Kinshasa, Congo. We call them “shegués”, the more than 25,000 children who live and survive in the roads of the Congolese capital, accused by their own families of being sorcerers and promptly rejected. Marc Henri Wajnberg, the Belgian director already lauded as best director at the Film Festival Ghent in 1993 and then with the Rail d’Or at the Semaine de la Critique in 1996, follows eight of these kids and documents the stagnating poverty and dust in Kinshasa. Under the wing of the flamboyant and eccentric street musician Bebson, who begins to manage them, the eight form the music group “Diable Aza Te”, or “The Devil Doesn’t Exist”, attempting to thwart destiny, assume control of their lives and charge the city with energy.
A cross between documentary and fiction, the very making of the film encountered a whole host of problems, including difficulties in obtaining permission to film, corruption, and the lack of usable footage. While evidenced by the frequent interjection of passerbyers and police, Kinshasa Kids nonetheless offers a colorful, kaleidoscopic vision of the lives of these children. Music is like a necessary escape, if not from poverty then from loneliness. All of the “kids” in the film come from the streets of Kinshasa and, despite not knowing each other beforehand, quickly learned how to work together in a tight-knit group. They have even continued to live together following the shoot, which has brought even bigger things for Rachel, a “shegué” from the Ngaba roundabout. Following filming, she was noticed by the Canadian director and screenwriter Kim Nguyen and also brought home the Silver Bear for Best Actress at the 2012 Berlin Festival for her role in the movie “Rebelle”. Bebson from the streets and his group Tryonix have also recorded a new CD, Groupe Electrogène.

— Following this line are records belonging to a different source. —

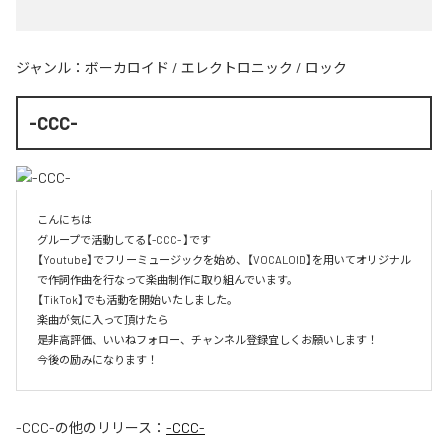
ジャンル：
ボーカロイド
/
エレクトロニック
/
ロック
-CCC-
こんにちは

グループで活動してる【-CCC- 】です

【Youtube】でフリーミュージックを始め、【VOCALOID】を用いてオリジナル
で作詞作曲を行なって楽曲制作に取り組んでいます。

【TikTok】でも活動を開始いたしました。

楽曲が気に入って頂けたら

是非高評価、いいねフォロー、チャンネル登録宜しくお願いします！

今後の励みになります！
-CCC-
の他のリリース：
-CCC-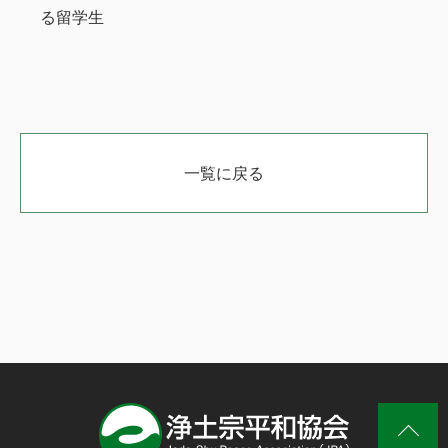
る留学生
一覧に戻る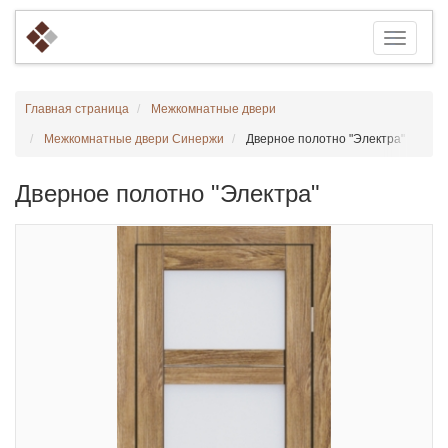
Главная страница
Межкомнатные двери
Межкомнатные двери Синержи
Дверное полотно "Электра"
Дверное полотно "Электра"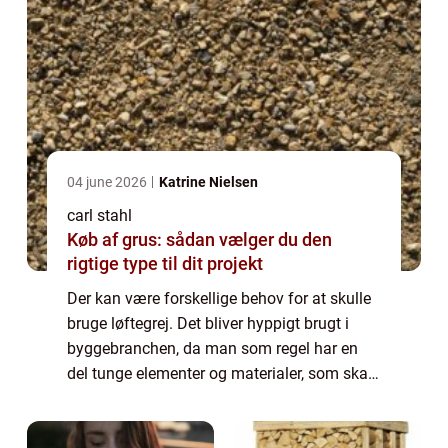
04 june 2026
Katrine Nielsen
carl stahl
Køb af grus: sådan vælger du den
rigtige type til dit projekt
Der kan være forskellige behov for at skulle
bruge løftegrej. Det bliver hyppigt brugt i
byggebranchen, da man som regel har en
del tunge elementer og materialer, som skal
løftes. Herudover er det også nødvendigt
med løftegrej til vindmøller. Det er ...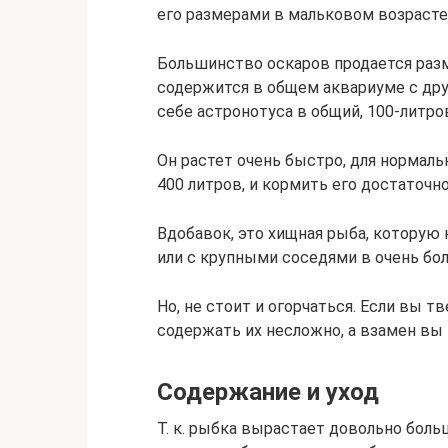
его размерами в мальковом возрасте
Большинство оскаров продается разм
содержится в общем аквариуме с дру
себе астронотуса в общий, 100-литр
Он растет очень быстро, для нормаль
400 литров, и кормить его достаточно
Вдобавок, это хищная рыба, которую
или с крупными соседями в очень бо
Но, не стоит и огорчаться. Если вы т
содержать их несложно, а взамен вы 
Содержание и уход
Т. к. рыбка вырастает довольно боль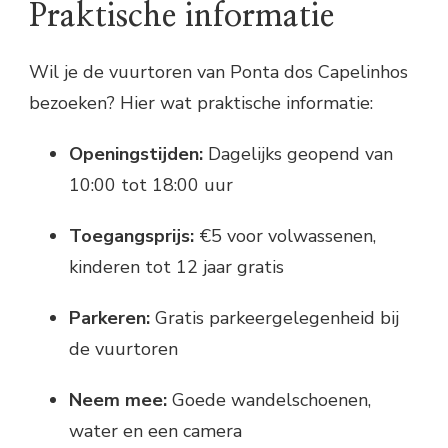
Praktische informatie
Wil je de vuurtoren van Ponta dos Capelinhos
bezoeken? Hier wat praktische informatie:
Openingstijden:
Dagelijks geopend van
10:00 tot 18:00 uur
Toegangsprijs:
€5 voor volwassenen,
kinderen tot 12 jaar gratis
Parkeren:
Gratis parkeergelegenheid bij
de vuurtoren
Neem mee:
Goede wandelschoenen,
water en een camera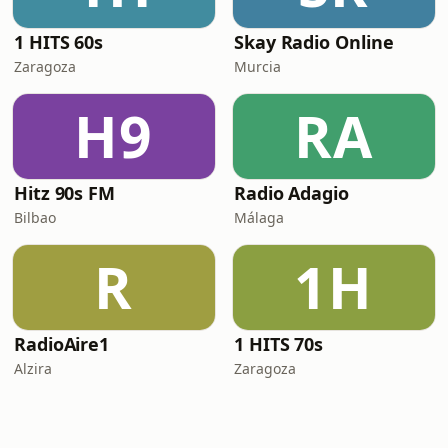
1 HITS 60s
Skay Radio Online
Zaragoza
Murcia
H9
RA
Hitz 90s FM
Radio Adagio
Bilbao
Málaga
R
1H
RadioAire1
1 HITS 70s
Alzira
Zaragoza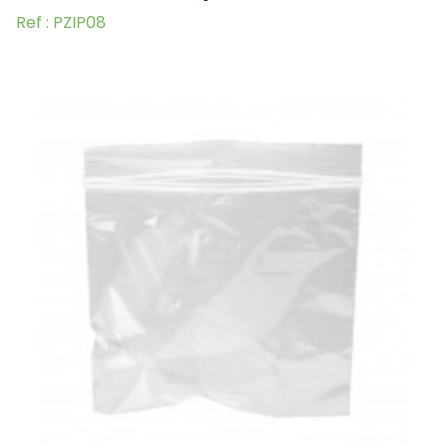
Ref : PZIP08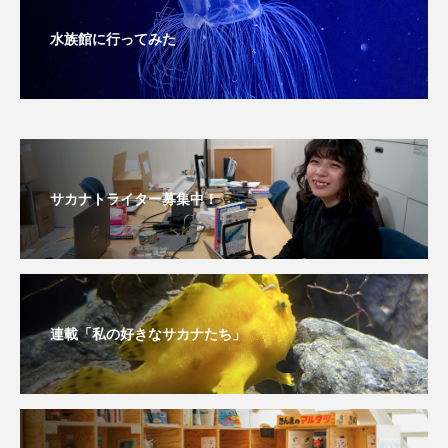
大分県
天然記念物
奈良県
水族館に行ってみた
宍道湖自然館ゴビウス
宮古島
寄生
寄生虫
対馬
寿司
小樽
屈斜路湖
岩手県
市場
サカナトライター募集中！
市立しものせき水族館・海響館
干支
干潟
幻魚
幼体
幼生
幼魚
幼魚水族館
広島もとまち水族館
形態
連載「私の好きなサカナたち」
微生物
採集
撮影
擬態
文化
文学
料理
新海生物
新潟市
旅行
日本固有種
旬
書籍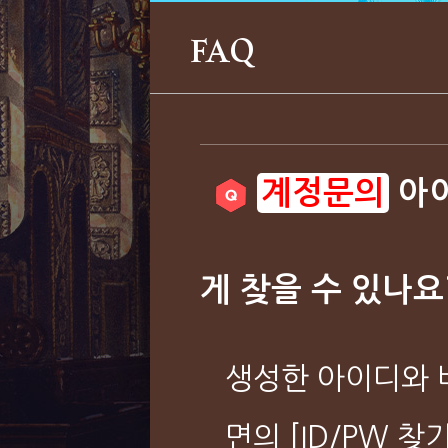
FAQ
아이
게 찾을 수 있나요
생성한 아이디와 
면의 [ID/PW 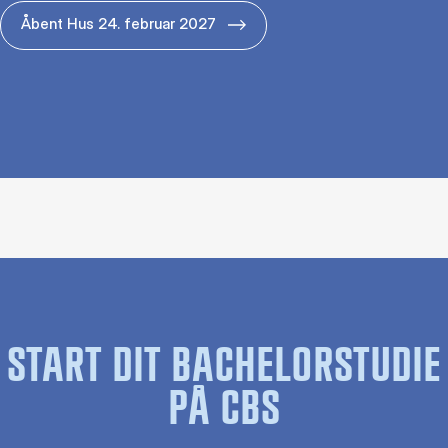
Åbent Hus 24. februar 2027
START DIT BACHELORSTUDIE
PÅ CBS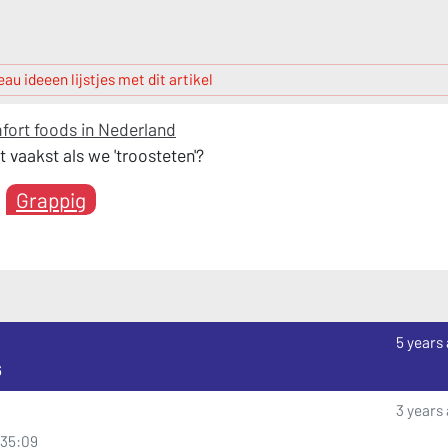
au ideeen lijstjes met dit artikel
fort foods in Nederland
 vaakst als we 'troosteten'?
Grappig
5 years
6
3 years
8:35:09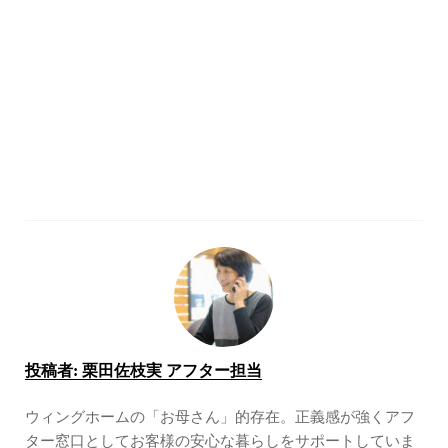
投稿者:
栗田佐枝実 アフター担当
ウィングホームの「お母さん」的存在。正義感が強くアフ
ター窓口としてお客様の安心な暮らしをサポートしていま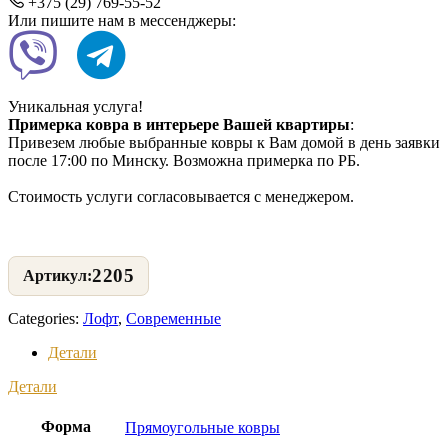
+375 (29) 769-55-52
Или пишите нам в мессенджеры:
Уникальная услуга!
Примерка ковра в интерьере Вашей квартиры
:
Привезем любые выбранные ковры к Вам домой в день заявки
после 17:00 по Минску. Возможна примерка по РБ.
Стоимость услуги согласовывается с менеджером.
2205
Categories:
Лофт
,
Современные
Детали
Детали
Форма
Прямоугольные ковры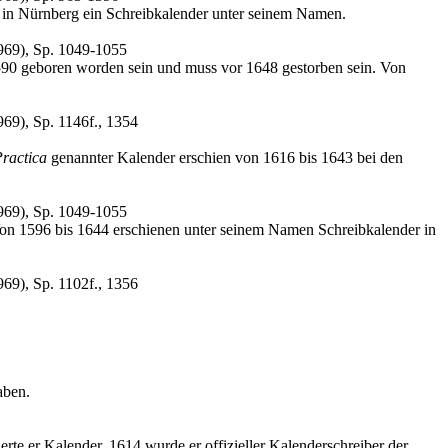
 in Nürnberg ein Schreibkalender unter seinem Namen.
969), Sp. 1049-1055
590 geboren worden sein und muss vor 1648 gestorben sein. Von
69), Sp. 1146f., 1354
ractica
genannter Kalender erschien von 1616 bis 1643 bei den
969), Sp. 1049-1055
Von 1596 bis 1644 erschienen unter seinem Namen Schreibkalender in
69), Sp. 1102f., 1356
aben.
rte er Kalender, 1614 wurde er offizieller Kalenderschreiber der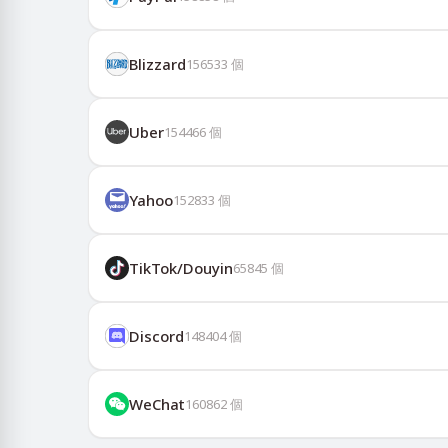
Blizzard
156533
個
Uber
154466
個
Yahoo
152833
個
TikTok/Douyin
65845
個
Discord
148404
個
WeChat
160862
個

Kinshasa Kids documents much more than the daily lives of these street kids. It shows the power of art as a creator of identity. Music, a symbol and reflection of both individual and global histories of African society, becomes a vessel of freedom, a language, and a means to regain things lost. It recreates ties and social cohesion, making a group creation indispensable for the survival of the individual.
The fate of these children, heros in “Kinshasa Kids”, is of a particular concern for AAD because of its setting in the Democratic Republic of Congo, where AAD is actively engaged in development projects in conjunction with local artists. The power of music, as cathartic as it is central in the creation of individual and societal identity, is something that AAD has believed in from the beginning and has translated into action via the “Rap Against AIDS” program that was launched in September 2012. With music as the tool, AAD has enlisted the help of rap group Black Power in creating songs that carry with them messages on HIV/AIDS prevention, all in the aim to target new generations and teach them key measures in the fight against the disease. “Kinshasa Kids” all the more reinforces the conviction that art can lie at the center of peace and development and is an important tool that needs to be used.